Pharmacy Practice Faculty Presentations

Title

Organization of a Geriatrics Elective Using Traditional and Student-Directed Instructional Methods

Document Type

Conference Presentation

Conference/Event

American Association of Colleges of Pharmacy Annual Meeting

Location

Minneapolis, MN

Event Date

7-2003

Keywords

Pharmacy education, geriatrics, elective, instruction

Abstract

Objectives: To develop, implement and evaluate a geriatrics elective course that provides students the opportunity to improve long-term knowledge of complications in geriatric pharmacotherapy. To increase interest in senior care pharmacy. Methods: A geriatrics elective was introduced in Fall 2002 with students ranging from professional year 1.5 to 3. Students' geriatric knowledge base was assessed at the beginning of the course using a pre-course evaluation. Teaching methods included discussion of scientific, clinical, and popular literature, utilizing “The Age Game”, reflective journal writings, and traditional didactic lectures. To enhance learning, students visited and performed a drug regimen review of residents in an area nursing home and the recommendations were presented in person to the physician of record. Course evaluations were conducted at the end to gather student perceptions. A post-course evaluation will be conducted three months after conclusion of the course to evaluate long-term benefits of instructional methods used. Results: Preliminary results indicate that students had moderate knowledge of aging and geriatric pharmacotherapy prior to the course.
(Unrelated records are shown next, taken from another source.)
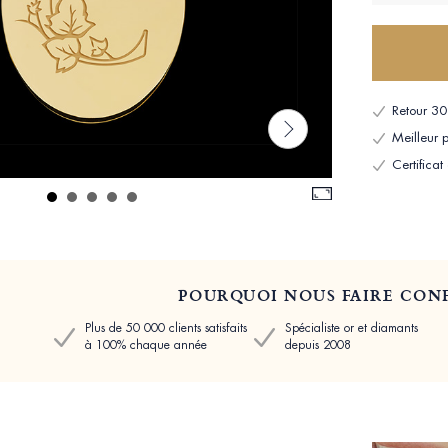
Retour 30 
Meilleur p
Certificat
POURQUOI NOUS FAIRE CONF
Plus de 50 000 clients satisfaits
Spécialiste or et diamants
à 100% chaque année
depuis 2008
Presentation of drug regimen reviews to physician suggests significant improvement in knowledge and application of the principles delineated in the course. Course evaluations show that the course was a valuable experience but did not stimulate interest in a career in senior care pharmacy. Data will be collected to examine 3-month retention of learning issues and results will be presented. Implications: A geriatrics course that utilizes student-centered learning methods can improve knowledge and application of complexities that are common in the geriatric population.